Storing location data in violation of a user's preferences is wrong, said Jonathan Mayer, a Princeton computer scientist and former chief technologist for the Federal Communications Commission's enforcement bureau. A researcher from Mayer's lab confirmed the AP's findings on multiple Android devices; the AP conducted its own tests on several iPhones that found the same behaviour.
"There are a number of different ways that Google may use location to improve people's experience, including: Location History, Web and App Activity, and through device-level Location Services," a Google spokesperson said in a statement to the AP.
To stop Google from saving these location markers, the company says, users can turn off another setting, one that does not specifically reference location information. Called “Web and App Activity” and enabled by default, that setting stores a variety of information from Google apps and websites to your Google account.
When paused, it will prevent activity on any device from being saved to your account.
You can delete these location markers by hand, but it's a painstaking process since you have to select them individually, unless you want to delete all of your stored activity.
You can see the stored location markers on a page in your Google account at myactivity.google.com, although they're typically scattered under several different headers, many of which are unrelated to location.
Huge tech companies are under increasing scrutiny over their data practices, following a series of privacy scandals at Facebook and new data-privacy rules recently adopted by the European Union.
Google offers a more accurate description of how Location History actually works in a place you'd only see if you turn it off — a popup that appears when you "pause" Location History on your Google account webpage. There the company notes that "some location data may be saved as part of your activity on other Google services, like Search and Maps."

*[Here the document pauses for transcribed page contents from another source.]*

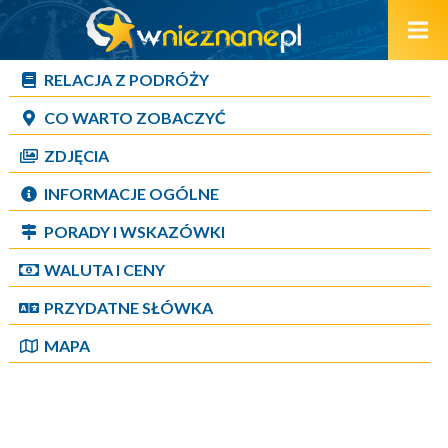
RELACJA Z PODRÓŻY
CO WARTO ZOBACZYĆ
ZDJĘCIA
INFORMACJE OGÓLNE
PORADY I WSKAZÓWKI
WALUTA I CENY
PRZYDATNE SŁÓWKA
MAPA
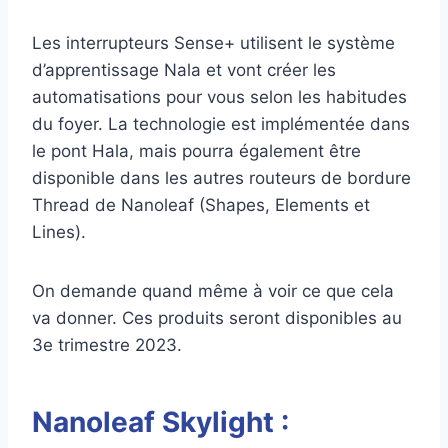
Les interrupteurs Sense+ utilisent le système
d’apprentissage Nala et vont créer les
automatisations pour vous selon les habitudes
du foyer. La technologie est implémentée dans
le pont Hala, mais pourra également être
disponible dans les autres routeurs de bordure
Thread de Nanoleaf (Shapes, Elements et
Lines).
On demande quand même à voir ce que cela
va donner. Ces produits seront disponibles au
3e trimestre 2023.
Nanoleaf Skylight :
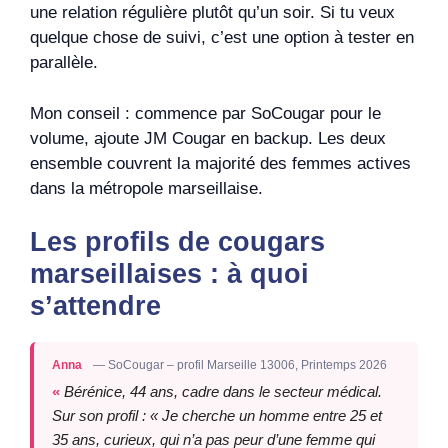
une relation régulière plutôt qu’un soir. Si tu veux
quelque chose de suivi, c’est une option à tester en
parallèle.
Mon conseil : commence par SoCougar pour le
volume, ajoute JM Cougar en backup. Les deux
ensemble couvrent la majorité des femmes actives
dans la métropole marseillaise.
Les profils de cougars
marseillaises : à quoi
s’attendre
Anna
— SoCougar – profil Marseille 13006, Printemps 2026
Bérénice, 44 ans, cadre dans le secteur médical.
Sur son profil : « Je cherche un homme entre 25 et
35 ans, curieux, qui n’a pas peur d’une femme qui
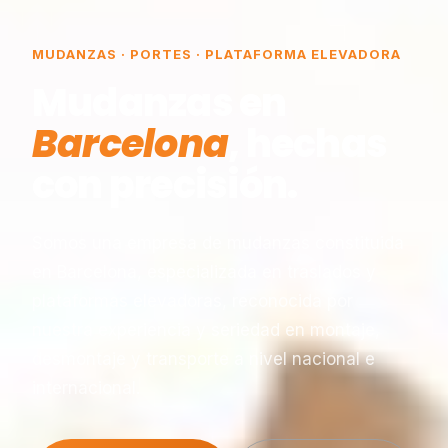
MUDANZAS · PORTES · PLATAFORMA ELEVADORA
Mudanzas en
Barcelona
, hechas
con precisión.
Somos una empresa de mudanzas constituida
en Barcelona, especializada en traslados y
plataformas elevadoras, reconocida por
nuestra experiencia y seriedad en montaje,
desmontaje y transporte a nivel nacional e
internacional.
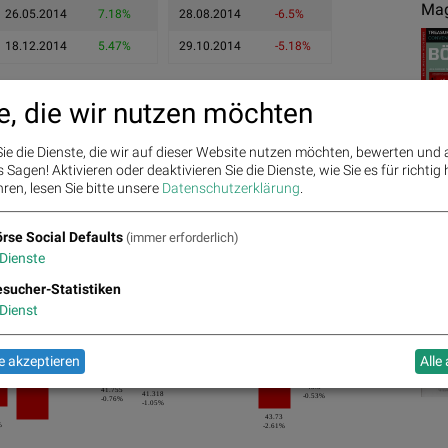
Mag
26.05.2014
7.18%
28.08.2014
-6.5%
18.12.2014
5.47%
29.10.2014
-5.18%
e, die wir nutzen möchten
ie die Dienste, die wir auf dieser Website nutzen möchten, bewerten und
Sagen! Aktivieren oder deaktivieren Sie die Dienste, wie Sie es für richtig 
ren, lesen Sie bitte unsere
Datenschutzerklärung
.
rse Social Defaults
(immer erforderlich)
Dienste
Ges
43.58
5.47%
sucher-Statistiken
Dienst
44.902
3.03%
43.842
0.79%
42.075
 akzeptieren
Alle
0.09%
43.5
41.755
41.318
-0.53%
-0.76%
-1.05%
43.73
%
-2.61%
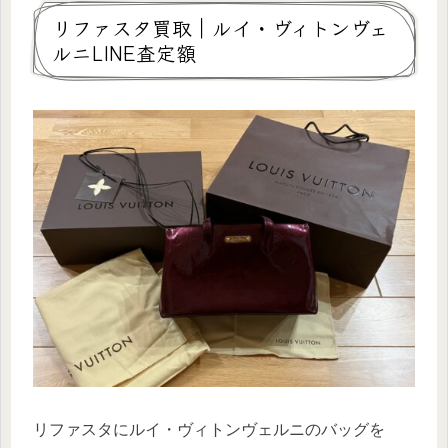
リファスタ買取｜ルイ・ヴィトンヴェ
ルニLINE査定額
リファスタにルイ・ヴィトンヴェルニのバッグを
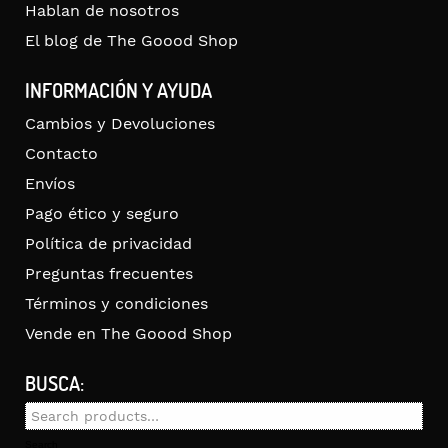
Hablan de nosotros
El blog de The Goood Shop
INFORMACIÓN Y AYUDA
Cambios y Devoluciones
Contacto
Envíos
Pago ético y seguro
Política de privacidad
Preguntas frecuentes
Términos y condiciones
Vende en The Goood Shop
BUSCA:
Search
for:
Search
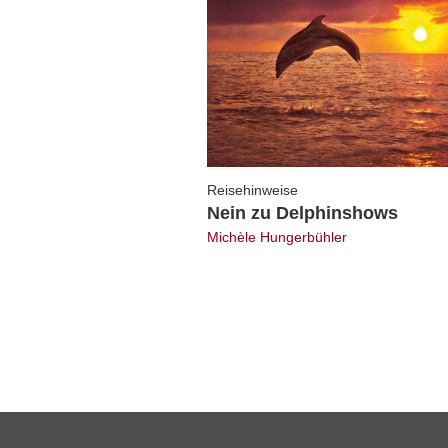
Reisehinweise
Nein zu Delphinshows
Michèle Hungerbühler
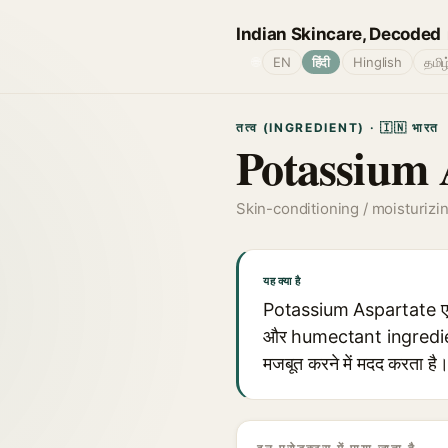
Indian Skincare, Decoded
🌐
EN
हिंदी
Hinglish
தமிழ
तत्व (INGREDIENT) · 🇮🇳 भारत
Potassium 
Skin-conditioning / moisturizi
यह क्या है
Potassium Aspartate एक 
और humectant ingredient क
मजबूत करने में मदद करता है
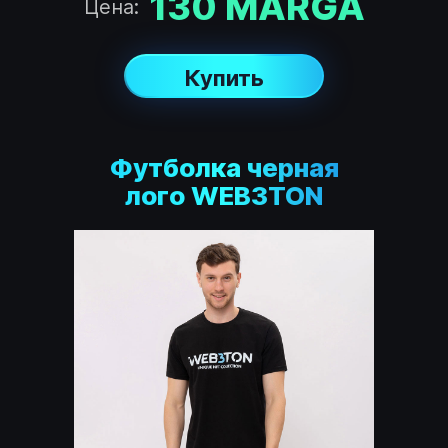
130
MARGA
Цена:
Купить
Футболка черная
лого WEB3TON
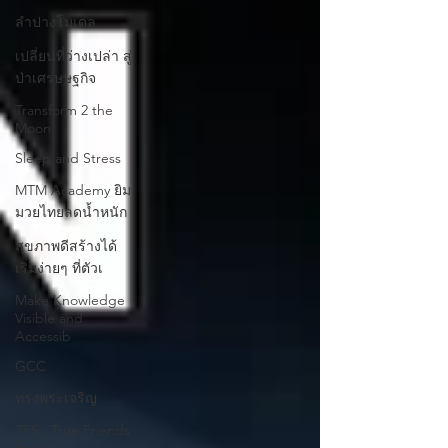
ลำปางโมเดล
เปลี่ยนที่ว่างเปล่า สู่
ป่าเศรษษฐกิจ
Transform 2 the
Moon
Sleep and Stress
MTM Academy ยิม
มวยไทยลดน้ำหนัก
สุขภาพดีสร้างได้
เริ่มง่ายๆ ที่ตัวเ
Make Knowledge
Visible and
Accessib
GCC
ทรงพระเจริญ
TFS : True Friends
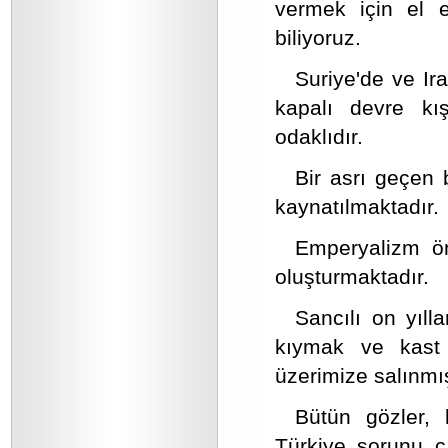
vermek için el e
biliyoruz.
Suriye'de ve Irak
kapalı devre kış
odaklıdır.
Bir asrı geçen 
kaynatılmaktadır.
Emperyalizm ön
oluşturmaktadır.
Sancılı on yılla
kıymak ve kast e
üzerimize salınmış
Bütün gözler, b
Türkiye sorunu ç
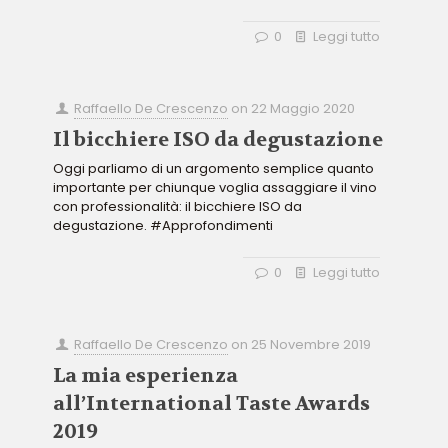
0
Leggi tutto
Raffaello De Crescenzo
on
22 Maggio 2020
Il bicchiere ISO da degustazione
Oggi parliamo di un argomento semplice quanto
importante per chiunque voglia assaggiare il vino
con professionalità: il bicchiere ISO da
degustazione. #Approfondimenti
0
Leggi tutto
Raffaello De Crescenzo
on
25 Novembre 2019
La mia esperienza
all’International Taste Awards
2019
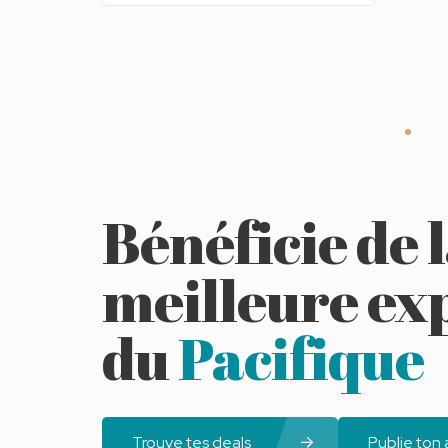
Bénéficie de 
meilleure ex
du
Pacifique
Trouve tes deals
Publie ton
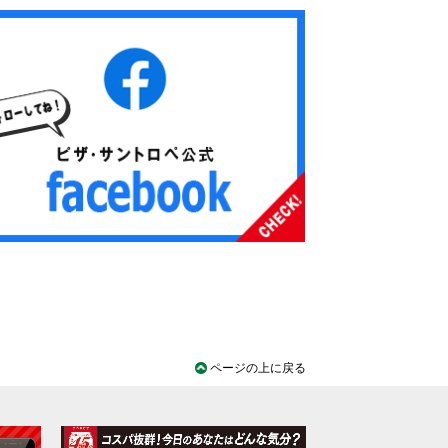
ページの上に戻る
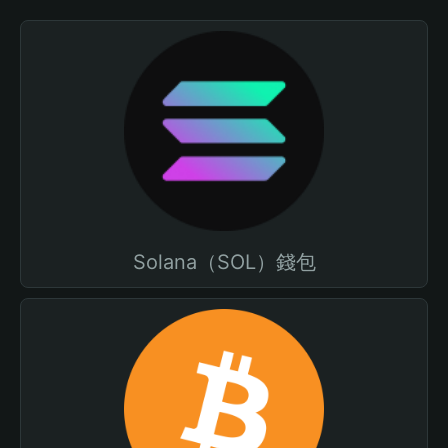
Solana（SOL）錢包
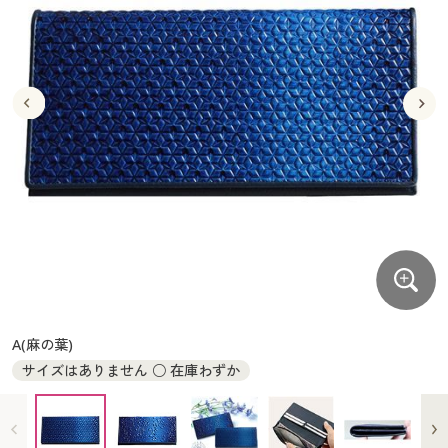
大きいサイズ
制服・スクールすべて
美容・健康・サプリメント
寝具・ベッド
制服・スクール
美容・健康通販すべて
家具・収納
キッチン・雑貨・日用品
バーゲン
大きいサイズ通販すべて
制服・学生服
カーテン・ラグ・ファブリック
大きいサイズ
制服・スクールすべて
美容・健康・サプリメント
寝具・ベッド
詳細検索
バーゲンセール
大きいサイズ レディース服
ジュニア・ティーンズ下着
バーゲン
大きいサイズ通販すべて
制服・学生服
カーテン・ラグ・ファブリック
商品カテゴリ一覧
シークレットセール
大きいサイズ レディース下着
詳細検索
バーゲンセール
大きいサイズ レディース服
ジュニア・ティーンズ下着
カタログ
大きいサイズ メンズ
商品カテゴリ一覧
シークレットセール
大きいサイズ レディース下着
カタログ・チラシからのご注文
カタログ
大きいサイズ 事務・制服
大きいサイズ メンズ
デジタルカタログ
カタログ・チラシからのご注文
A(麻の葉)
大きいサイズ 事務・制服
サイズはありません ○ 在庫わずか
カタログ無料プレゼント
デジタルカタログ
会員メニュー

Google offers additional information in a popup that appears if you re-activate the "Web & App Activity" setting — an uncommon action for many users, since this setting is on by default.
Warnings when you're about to turn Location History off via Android and iPhone device settings are more difficult to interpret.
The iPhone text is technically true if potentially misleading. With Location History off, Google Maps and other apps store your whereabouts in a section of your account called "My Activity," not "Location History."
Since 2014, Google has let advertisers track the effectiveness of online ads at driving foot traffic, a feature that Google has said relies on user location histories.
The company is pushing further into such location-aware tracking to drive ad revenue, which rose 20 percent last year to $95.4 billion. At a Google Marketing Live summit in July, Google executives unveiled a new tool called "local campaigns" that dynamically uses ads to boost in-person store visits. It says it can measure how well a campaign drove foot traffic with data pulled from Google users' location histories.
While disabling "Web & App Activity" will stop Google from storing location markers, it also prevents Google from storing information generated by searches and other activity. That can limit the effectiveness of the Google Assistant, the company's digital concierge.